TASK STATEMENT: Show all lines from the material that carry the word "front".

Top of DATA LISTING

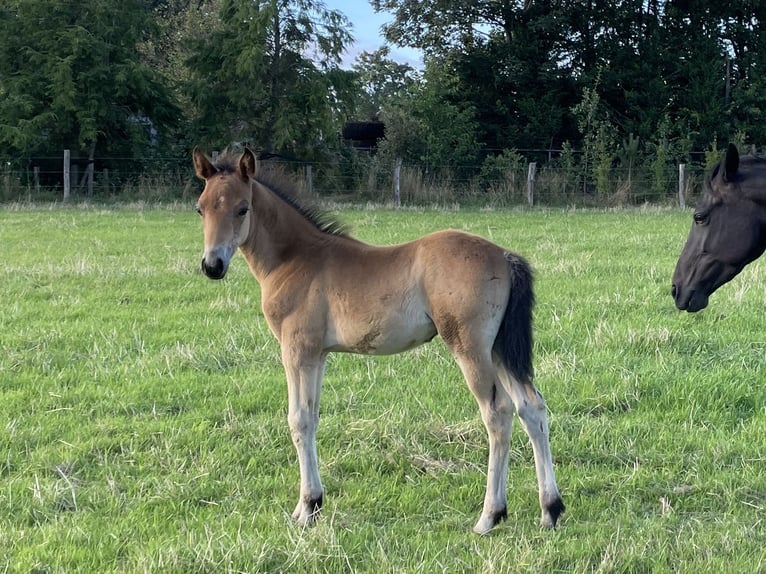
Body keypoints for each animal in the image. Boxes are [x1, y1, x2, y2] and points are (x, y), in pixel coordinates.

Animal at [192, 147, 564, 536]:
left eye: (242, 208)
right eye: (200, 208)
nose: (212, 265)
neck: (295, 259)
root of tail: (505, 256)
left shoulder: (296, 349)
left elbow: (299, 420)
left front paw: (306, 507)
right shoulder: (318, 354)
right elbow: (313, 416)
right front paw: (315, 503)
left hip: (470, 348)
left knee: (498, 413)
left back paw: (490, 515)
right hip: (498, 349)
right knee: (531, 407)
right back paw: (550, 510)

Bottom of DATA LISTING
Top of DATA LISTING

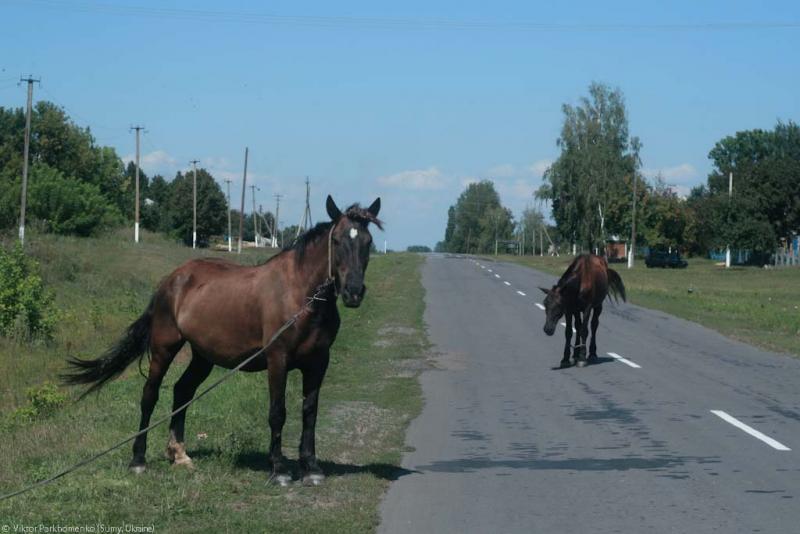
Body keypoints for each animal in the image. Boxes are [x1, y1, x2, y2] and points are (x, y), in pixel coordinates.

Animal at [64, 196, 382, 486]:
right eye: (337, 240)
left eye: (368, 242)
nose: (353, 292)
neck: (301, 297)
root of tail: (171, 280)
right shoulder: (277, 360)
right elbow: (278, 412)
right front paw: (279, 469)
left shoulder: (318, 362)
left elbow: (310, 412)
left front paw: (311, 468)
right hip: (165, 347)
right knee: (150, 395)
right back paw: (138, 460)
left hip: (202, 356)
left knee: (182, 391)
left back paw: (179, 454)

Bottom of DATA LISTING

SOLUTION TO THIS EXERCISE:
left front paw: (306, 507)
right front paw: (315, 503)
right front paw: (279, 469)
left front paw: (311, 468)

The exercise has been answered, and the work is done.